▶ WHAT YOU SHOULD DO
Transcribe exactly the lines below that begin at the line with "Figure 1: yz;" and stop after the line with "Picture 2: Row", leaving out every picture.

(Saved entries)

================================

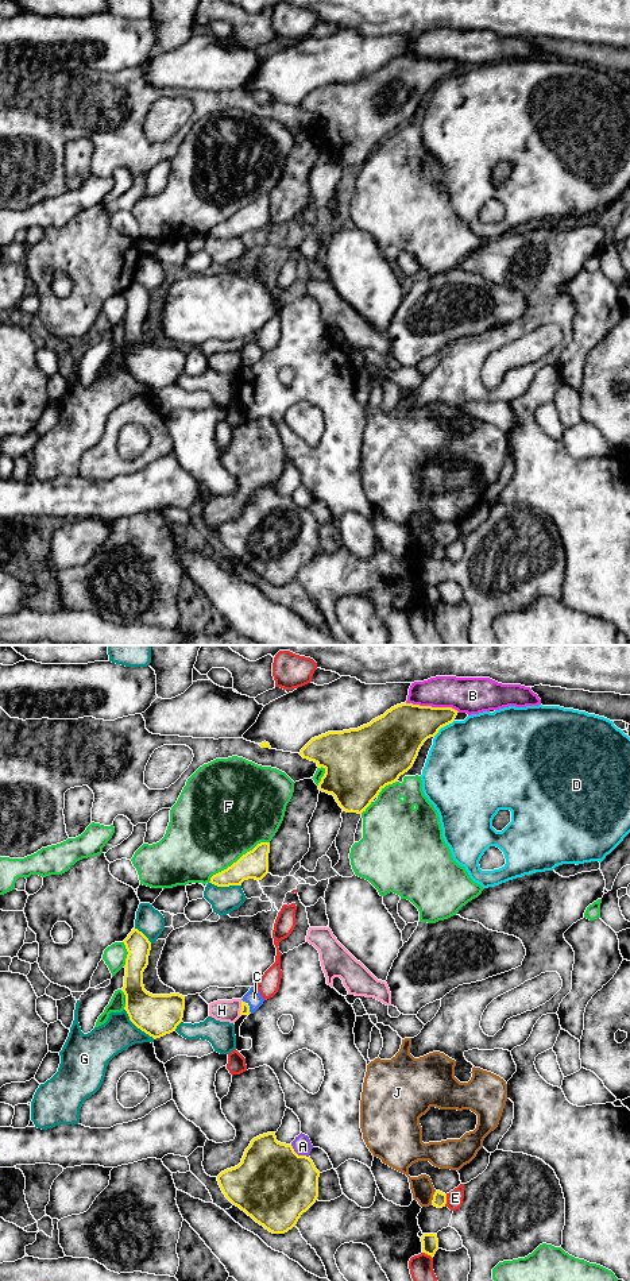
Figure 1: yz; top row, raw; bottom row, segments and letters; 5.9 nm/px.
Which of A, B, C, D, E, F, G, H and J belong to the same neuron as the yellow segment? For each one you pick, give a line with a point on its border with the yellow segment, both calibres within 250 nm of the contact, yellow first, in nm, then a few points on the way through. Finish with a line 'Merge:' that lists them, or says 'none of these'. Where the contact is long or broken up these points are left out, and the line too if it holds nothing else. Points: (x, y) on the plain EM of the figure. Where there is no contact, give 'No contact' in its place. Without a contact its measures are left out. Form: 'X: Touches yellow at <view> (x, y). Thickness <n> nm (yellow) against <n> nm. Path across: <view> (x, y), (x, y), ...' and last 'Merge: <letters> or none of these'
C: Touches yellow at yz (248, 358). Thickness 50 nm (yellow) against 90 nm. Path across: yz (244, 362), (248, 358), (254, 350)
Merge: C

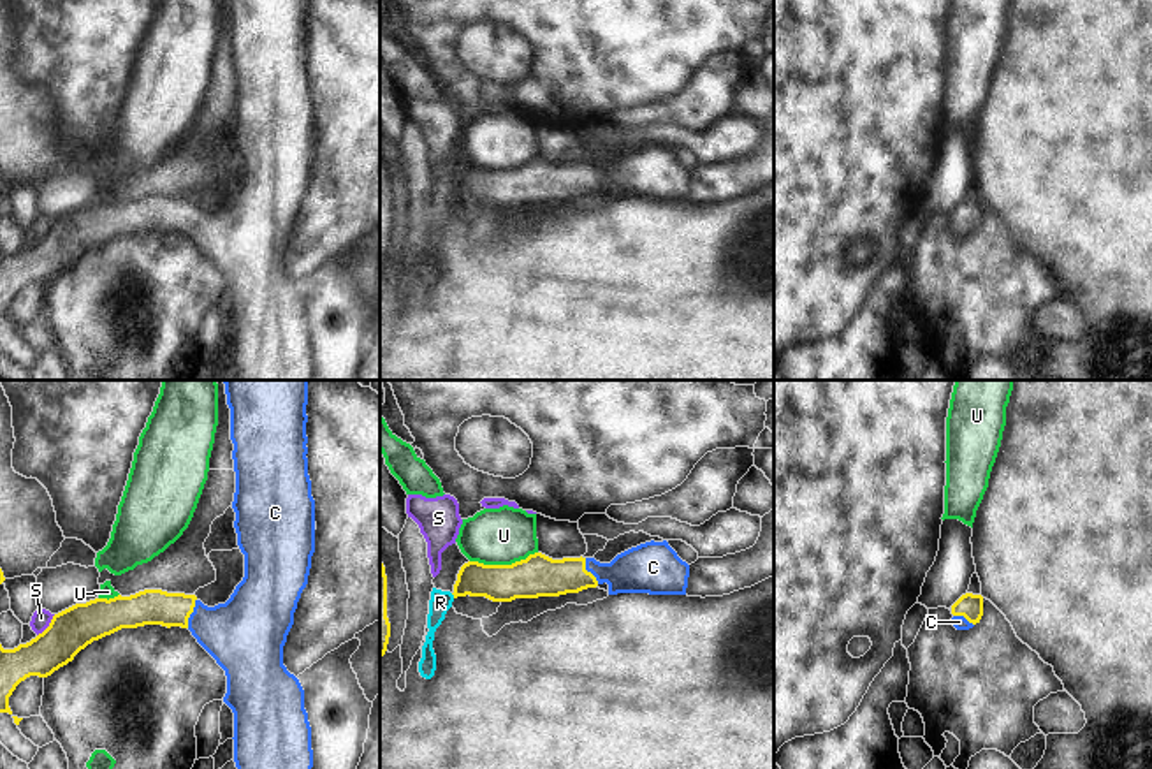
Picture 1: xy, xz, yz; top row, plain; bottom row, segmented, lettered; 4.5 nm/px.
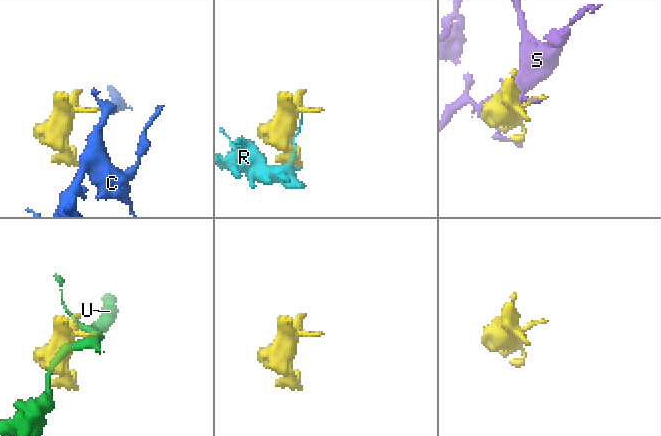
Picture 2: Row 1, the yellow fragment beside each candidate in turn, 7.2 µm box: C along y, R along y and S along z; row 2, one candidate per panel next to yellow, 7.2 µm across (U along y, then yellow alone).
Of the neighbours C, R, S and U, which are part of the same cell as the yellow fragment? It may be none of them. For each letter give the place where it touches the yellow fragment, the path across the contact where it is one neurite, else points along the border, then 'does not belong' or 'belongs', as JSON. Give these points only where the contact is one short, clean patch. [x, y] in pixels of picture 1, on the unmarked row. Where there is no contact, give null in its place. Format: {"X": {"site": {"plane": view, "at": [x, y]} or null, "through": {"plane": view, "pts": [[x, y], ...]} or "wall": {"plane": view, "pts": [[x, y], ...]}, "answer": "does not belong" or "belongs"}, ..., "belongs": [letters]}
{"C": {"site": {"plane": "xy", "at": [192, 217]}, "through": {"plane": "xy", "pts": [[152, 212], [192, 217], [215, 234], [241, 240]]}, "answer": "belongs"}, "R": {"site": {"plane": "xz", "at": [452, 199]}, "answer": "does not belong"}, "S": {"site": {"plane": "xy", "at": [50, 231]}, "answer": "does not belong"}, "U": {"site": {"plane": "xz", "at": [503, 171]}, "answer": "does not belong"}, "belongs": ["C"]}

================================

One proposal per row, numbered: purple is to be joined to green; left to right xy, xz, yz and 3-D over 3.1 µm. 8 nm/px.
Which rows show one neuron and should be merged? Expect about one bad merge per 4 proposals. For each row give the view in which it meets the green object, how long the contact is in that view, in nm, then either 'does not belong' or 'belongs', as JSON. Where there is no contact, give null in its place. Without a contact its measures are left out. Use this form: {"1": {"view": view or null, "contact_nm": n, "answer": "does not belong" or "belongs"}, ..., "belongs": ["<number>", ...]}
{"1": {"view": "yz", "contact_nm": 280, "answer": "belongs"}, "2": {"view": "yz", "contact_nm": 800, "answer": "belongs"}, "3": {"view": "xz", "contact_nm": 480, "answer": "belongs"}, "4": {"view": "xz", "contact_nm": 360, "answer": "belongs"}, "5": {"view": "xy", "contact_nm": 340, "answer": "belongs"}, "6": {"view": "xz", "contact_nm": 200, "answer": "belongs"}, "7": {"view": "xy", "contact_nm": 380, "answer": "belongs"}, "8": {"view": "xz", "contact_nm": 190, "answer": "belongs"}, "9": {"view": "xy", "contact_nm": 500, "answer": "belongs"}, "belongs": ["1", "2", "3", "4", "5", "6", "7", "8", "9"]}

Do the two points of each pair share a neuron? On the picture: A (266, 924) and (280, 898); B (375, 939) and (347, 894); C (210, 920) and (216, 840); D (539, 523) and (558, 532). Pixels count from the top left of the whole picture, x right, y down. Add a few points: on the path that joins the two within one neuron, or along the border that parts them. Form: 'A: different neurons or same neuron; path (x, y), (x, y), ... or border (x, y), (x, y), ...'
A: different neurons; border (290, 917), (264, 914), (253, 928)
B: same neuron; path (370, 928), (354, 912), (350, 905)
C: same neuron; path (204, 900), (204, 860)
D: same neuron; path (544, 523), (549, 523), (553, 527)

================================

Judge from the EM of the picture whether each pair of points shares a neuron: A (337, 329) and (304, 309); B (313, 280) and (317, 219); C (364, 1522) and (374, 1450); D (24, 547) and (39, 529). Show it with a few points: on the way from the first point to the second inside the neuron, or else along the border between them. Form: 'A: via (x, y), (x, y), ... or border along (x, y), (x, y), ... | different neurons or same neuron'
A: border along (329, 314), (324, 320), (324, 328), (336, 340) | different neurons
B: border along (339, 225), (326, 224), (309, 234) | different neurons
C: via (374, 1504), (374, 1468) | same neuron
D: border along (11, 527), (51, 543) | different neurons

================================

▶ FINAL ANSWER
Figure 1: yz; top row, raw; bottom row, segments and letters; 5.9 nm/px.
Which of A, B, C, D, E, F, G, H and J belong to the same neuron as the yellow segment? For each one you pick, give a line with a point on its border with the yellow segment, both calibres within 250 nm of the contact, yellow first, in nm, then a few points on the way through. Finish with a line 'Merge:' that lists them, or says 'none of these'. Where the contact is long or broken up these points are left out, and the line too if it holds nothing else. Points: (x, y) on the plain EM of the figure. Where there is no contact, give 'No contact' in its place. Without a contact its measures are left out. Form: 'X: Touches yellow at <view> (x, y). Thickness <n> nm (yellow) against <n> nm. Path across: <view> (x, y), (x, y), ...' and last 'Merge: <letters> or none of these'
C: Touches yellow at yz (248, 358). Thickness 50 nm (yellow) against 90 nm. Path across: yz (244, 362), (248, 358), (254, 350)
Merge: C

Picture 1: xy, xz, yz; top row, plain; bottom row, segmented, lettered; 4.5 nm/px.
Picture 2: Row 1, the yellow fragment beside each candidate in turn, 7.2 µm box: C along y, R along y and S along z; row 2, one candidate per panel next to yellow, 7.2 µm across (U along y, then yellow alone).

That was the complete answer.